The process of extracting oil from beans, thus producing soybean meal, is as follows:

  1. Raw beans are cleaned and dried. Hulls are separated.
  2. Beans are passed through cracking rolls and then heated to 165° F to 175° F for 10 minutes.
  3. Beans are flaked and passed through the extraction tower. Solvents such as hexane or other hydrocarbons are used to extract the oil from the flakes. The oil level is reduced to less than 1%. Temperature is 113° F.
  4. The extracted flakes are dried at 208° F for 10 minutes, toasted at 220° F for 90 minutes, and ground into meal. This meal is generally 48 to 50% protein. Hulls are then added back to produce 44% protein meal.

Good-quality soybean meal should be light tan to light brown in color, with a fresh odor that is not sour, musty, or burned. The taste should be bland and free of any burned taste. The texture should be homogeneous and free-flowing, without coarse particles or excessive fines. Bulk density should be 36 to 40 lb (16 to 18 kg) per cubic foot. A moisture level of 12% or less improves flowability and reduces incidence of mycotic growth.

The final product must not contain more than 3.5% crude fiber. It may contain an inert nontoxic conditioning agent, either nutritive or nonnutritive, to reduce caking and improve flowability. The conditioning agent may not exceed 0.5%, and the name must be shown on the label as an added ingredient. Frequently calcium carbonate is used as the conditioning agent.

[Exercise prompt] Edit the text on soybean meal from "2. Beans are" to "44% protein meal.", changing "hexane" to "heptane".

(Saved data entries)
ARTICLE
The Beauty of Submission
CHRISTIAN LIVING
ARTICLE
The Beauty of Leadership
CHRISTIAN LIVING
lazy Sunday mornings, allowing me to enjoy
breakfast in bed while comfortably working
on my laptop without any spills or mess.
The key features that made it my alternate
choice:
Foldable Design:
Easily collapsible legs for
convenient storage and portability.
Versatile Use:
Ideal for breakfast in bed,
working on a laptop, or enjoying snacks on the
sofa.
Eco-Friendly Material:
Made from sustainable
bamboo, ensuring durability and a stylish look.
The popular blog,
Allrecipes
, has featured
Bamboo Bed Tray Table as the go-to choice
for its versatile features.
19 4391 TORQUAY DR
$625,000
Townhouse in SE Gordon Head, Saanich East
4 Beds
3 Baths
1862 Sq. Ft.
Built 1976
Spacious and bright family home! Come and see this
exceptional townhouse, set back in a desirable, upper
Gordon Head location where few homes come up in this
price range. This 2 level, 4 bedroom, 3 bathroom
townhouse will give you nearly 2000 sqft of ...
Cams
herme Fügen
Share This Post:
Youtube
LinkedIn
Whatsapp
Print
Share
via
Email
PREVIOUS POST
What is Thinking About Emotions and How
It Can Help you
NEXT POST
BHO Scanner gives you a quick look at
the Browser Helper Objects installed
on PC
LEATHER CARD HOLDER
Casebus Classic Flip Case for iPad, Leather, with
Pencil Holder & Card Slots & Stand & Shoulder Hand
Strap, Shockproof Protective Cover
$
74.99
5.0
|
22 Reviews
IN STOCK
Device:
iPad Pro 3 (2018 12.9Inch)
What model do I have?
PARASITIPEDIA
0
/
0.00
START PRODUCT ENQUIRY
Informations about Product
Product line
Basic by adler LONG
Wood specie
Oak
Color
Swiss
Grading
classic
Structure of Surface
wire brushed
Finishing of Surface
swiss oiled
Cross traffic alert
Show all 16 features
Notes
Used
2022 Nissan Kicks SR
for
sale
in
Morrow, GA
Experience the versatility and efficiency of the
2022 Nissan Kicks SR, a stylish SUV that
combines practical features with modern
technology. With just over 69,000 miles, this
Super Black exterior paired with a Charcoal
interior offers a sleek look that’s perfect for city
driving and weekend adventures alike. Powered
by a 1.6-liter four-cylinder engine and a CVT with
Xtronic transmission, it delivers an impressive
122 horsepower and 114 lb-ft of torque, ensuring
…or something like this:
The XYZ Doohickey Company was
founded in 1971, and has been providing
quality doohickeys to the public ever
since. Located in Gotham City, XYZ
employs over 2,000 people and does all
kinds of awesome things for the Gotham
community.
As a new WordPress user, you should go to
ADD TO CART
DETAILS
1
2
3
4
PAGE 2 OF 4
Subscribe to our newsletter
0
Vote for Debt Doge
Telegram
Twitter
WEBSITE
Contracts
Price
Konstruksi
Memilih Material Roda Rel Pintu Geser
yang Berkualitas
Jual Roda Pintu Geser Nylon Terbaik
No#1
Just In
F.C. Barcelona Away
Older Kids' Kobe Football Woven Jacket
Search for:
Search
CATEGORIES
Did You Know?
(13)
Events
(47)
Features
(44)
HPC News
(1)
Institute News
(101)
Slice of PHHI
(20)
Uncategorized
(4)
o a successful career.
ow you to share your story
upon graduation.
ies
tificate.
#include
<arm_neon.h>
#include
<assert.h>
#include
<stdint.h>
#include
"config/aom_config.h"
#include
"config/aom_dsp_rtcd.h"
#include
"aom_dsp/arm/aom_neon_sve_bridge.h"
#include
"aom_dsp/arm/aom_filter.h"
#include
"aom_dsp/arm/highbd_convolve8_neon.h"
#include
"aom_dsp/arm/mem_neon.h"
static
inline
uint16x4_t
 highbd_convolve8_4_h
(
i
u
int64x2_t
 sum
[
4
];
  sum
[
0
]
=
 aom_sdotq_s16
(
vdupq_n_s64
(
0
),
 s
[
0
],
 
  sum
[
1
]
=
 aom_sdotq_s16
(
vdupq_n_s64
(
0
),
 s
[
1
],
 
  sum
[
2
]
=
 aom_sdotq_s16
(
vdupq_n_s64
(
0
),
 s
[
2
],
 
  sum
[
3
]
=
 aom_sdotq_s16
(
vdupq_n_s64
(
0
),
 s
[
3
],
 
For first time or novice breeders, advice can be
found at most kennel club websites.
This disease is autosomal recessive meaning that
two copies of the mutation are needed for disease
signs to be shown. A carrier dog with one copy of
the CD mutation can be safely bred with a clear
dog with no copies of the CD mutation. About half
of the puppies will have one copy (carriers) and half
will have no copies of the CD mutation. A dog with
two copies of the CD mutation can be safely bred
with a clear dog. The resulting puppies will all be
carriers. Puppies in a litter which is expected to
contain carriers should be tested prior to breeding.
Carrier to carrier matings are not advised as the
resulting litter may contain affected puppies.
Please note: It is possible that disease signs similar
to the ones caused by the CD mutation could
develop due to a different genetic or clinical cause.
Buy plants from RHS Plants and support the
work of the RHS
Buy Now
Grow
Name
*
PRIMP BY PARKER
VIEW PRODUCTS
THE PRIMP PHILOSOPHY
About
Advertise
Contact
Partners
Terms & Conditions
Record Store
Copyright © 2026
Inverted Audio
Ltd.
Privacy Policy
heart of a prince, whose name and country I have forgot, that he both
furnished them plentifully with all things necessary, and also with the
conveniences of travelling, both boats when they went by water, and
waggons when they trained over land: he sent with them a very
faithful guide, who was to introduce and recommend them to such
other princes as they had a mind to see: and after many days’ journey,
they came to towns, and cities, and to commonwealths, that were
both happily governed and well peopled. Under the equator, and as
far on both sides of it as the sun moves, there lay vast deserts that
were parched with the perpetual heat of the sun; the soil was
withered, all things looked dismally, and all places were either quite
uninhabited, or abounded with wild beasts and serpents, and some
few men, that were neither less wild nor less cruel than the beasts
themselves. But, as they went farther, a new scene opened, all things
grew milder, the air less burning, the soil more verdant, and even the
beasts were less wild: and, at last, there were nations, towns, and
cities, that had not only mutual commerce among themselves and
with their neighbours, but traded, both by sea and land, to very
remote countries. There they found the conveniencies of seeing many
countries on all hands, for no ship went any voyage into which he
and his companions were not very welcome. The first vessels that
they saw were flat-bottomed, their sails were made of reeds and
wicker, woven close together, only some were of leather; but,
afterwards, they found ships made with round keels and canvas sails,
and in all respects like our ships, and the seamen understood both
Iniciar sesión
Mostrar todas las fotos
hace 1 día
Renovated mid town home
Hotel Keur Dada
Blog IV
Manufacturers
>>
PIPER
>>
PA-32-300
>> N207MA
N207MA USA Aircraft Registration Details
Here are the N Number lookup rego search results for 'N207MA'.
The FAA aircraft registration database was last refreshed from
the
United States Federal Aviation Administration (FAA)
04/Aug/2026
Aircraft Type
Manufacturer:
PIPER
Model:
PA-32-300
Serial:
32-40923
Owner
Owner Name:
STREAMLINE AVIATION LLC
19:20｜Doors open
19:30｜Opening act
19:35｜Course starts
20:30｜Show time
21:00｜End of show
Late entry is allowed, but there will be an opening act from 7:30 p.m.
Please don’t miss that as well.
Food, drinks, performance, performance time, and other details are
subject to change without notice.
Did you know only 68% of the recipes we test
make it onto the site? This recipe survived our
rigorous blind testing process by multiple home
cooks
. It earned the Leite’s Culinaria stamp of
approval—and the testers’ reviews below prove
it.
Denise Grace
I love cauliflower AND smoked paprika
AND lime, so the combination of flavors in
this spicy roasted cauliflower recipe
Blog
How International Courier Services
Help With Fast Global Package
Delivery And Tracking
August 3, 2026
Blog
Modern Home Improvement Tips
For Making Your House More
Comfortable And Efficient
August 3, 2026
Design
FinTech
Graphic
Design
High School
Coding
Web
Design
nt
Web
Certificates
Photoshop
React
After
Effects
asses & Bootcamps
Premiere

[The answer]
2. Beans are passed through cracking rolls and then heated to 165° F to 175° F for 10 minutes.
  3. Beans are flaked and passed through the extraction tower. Solvents such as heptane or other hydrocarbons are used to extract the oil from the flakes. The oil level is reduced to less than 1%. Temperature is 113° F.
  4. The extracted flakes are dried at 208° F for 10 minutes, toasted at 220° F for 90 minutes, and ground into meal. This meal is generally 48 to 50% protein. Hulls are then added back to produce 44% protein meal.